• [Task brief]: Copy out each line in the entries below that contains the word "Install".

• [Dataset content]:
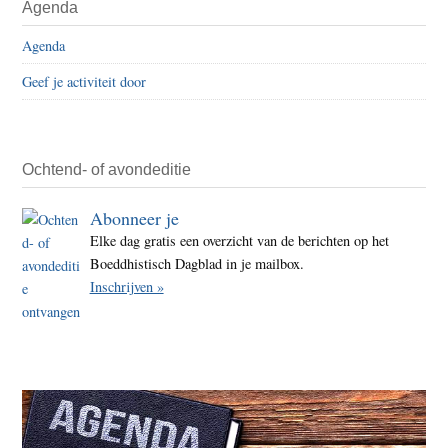
Agenda
Agenda
Geef je activiteit door
Ochtend- of avondeditie
Abonneer je
Elke dag gratis een overzicht van de berichten op het
Boeddhistisch Dagblad in je mailbox.
Inschrijven »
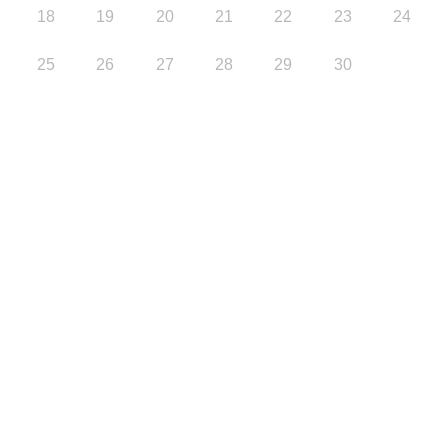
18
19
20
21
22
23
24
25
26
27
28
29
30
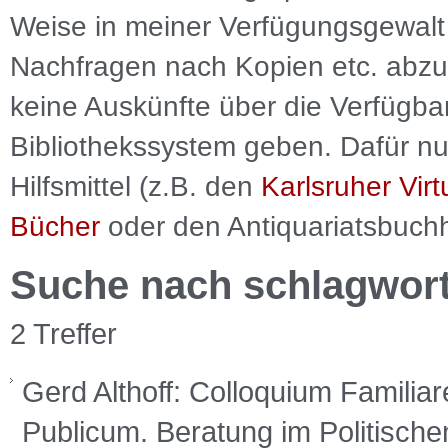
Weise in meiner Verfügungsgewalt 
Nachfragen nach Kopien etc. abzu
keine Auskünfte über die Verfügbar
Bibliothekssystem geben. Dafür nut
Hilfsmittel (z.B. den
Karlsruher Virt
Bücher
oder den Antiquariatsbuch
Suche nach schlagwor
2 Treffer
Gerd Althoff: Colloquium Familia
Publicum. Beratung im Politische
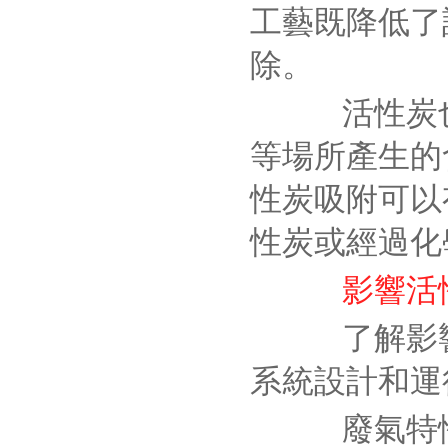
工藝既降低了
除。
活性炭也
等場所產生的
性炭吸附可以
性炭或經過化
影響活
了解影響活
系統設計和運
廢氣特性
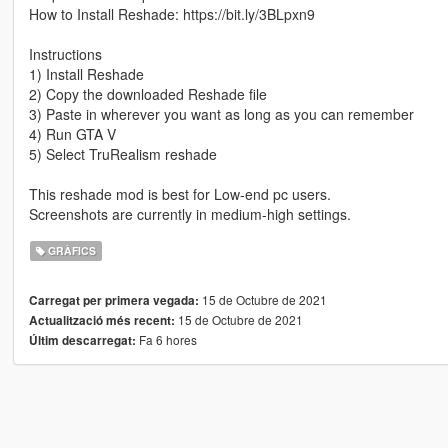
How to Install Reshade: https://bit.ly/3BLpxn9
Instructions
1) Install Reshade
2) Copy the downloaded Reshade file
3) Paste in wherever you want as long as you can remember
4) Run GTA V
5) Select TruRealism reshade
This reshade mod is best for Low-end pc users.
Screenshots are currently in medium-high settings.
GRÀFICS
15 de Octubre de 2021
Carregat per primera vegada:
15 de Octubre de 2021
Actualització més recent:
Fa 6 hores
Últim descarregat:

• [Result below]:
How to Install Reshade: https://bit.ly/3BLpxn9
1) Install Reshade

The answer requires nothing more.